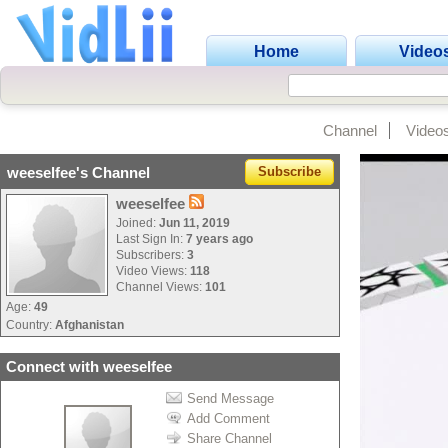
Home
Video
Channel
Video
weeselfee's Channel
Subscribe
weeselfee
Joined:
Jun 11, 2019
Last Sign In:
7 years ago
Subscribers:
3
Video Views:
118
Channel Views:
101
Age:
49
Country:
Afghanistan
Connect with weeselfee
Send Message
Add Comment
Share Channel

================

- [ABOUT THIS TASK]: Report how many lines of the records contain the string "Channel", treating uppercase and lowercase letters as distinct. Give the number alone.

- [SOLUTION TO THIS TASK]: 4